Collected data:
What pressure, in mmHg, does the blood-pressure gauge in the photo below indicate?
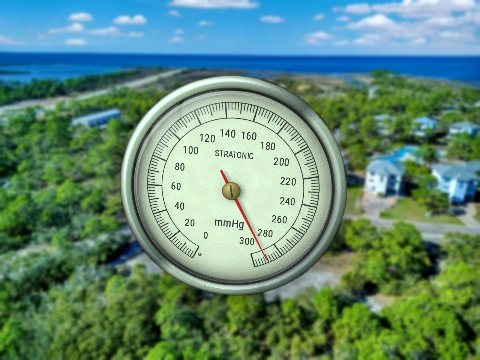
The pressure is 290 mmHg
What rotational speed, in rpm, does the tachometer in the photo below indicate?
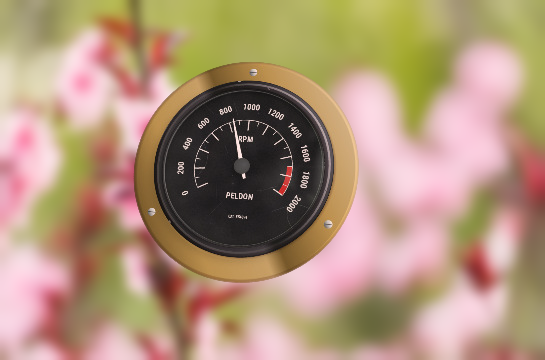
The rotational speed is 850 rpm
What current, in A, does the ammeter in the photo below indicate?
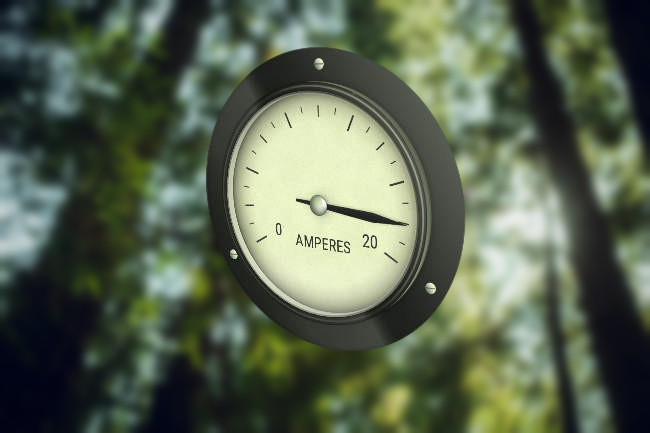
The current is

Work required:
Rewrite all the rows above with "photo" swapped for "image" and nothing else changed. Leave out the pictures.

Answer to this problem:
What pressure, in mmHg, does the blood-pressure gauge in the image below indicate?
The pressure is 290 mmHg
What rotational speed, in rpm, does the tachometer in the image below indicate?
The rotational speed is 850 rpm
What current, in A, does the ammeter in the image below indicate?
The current is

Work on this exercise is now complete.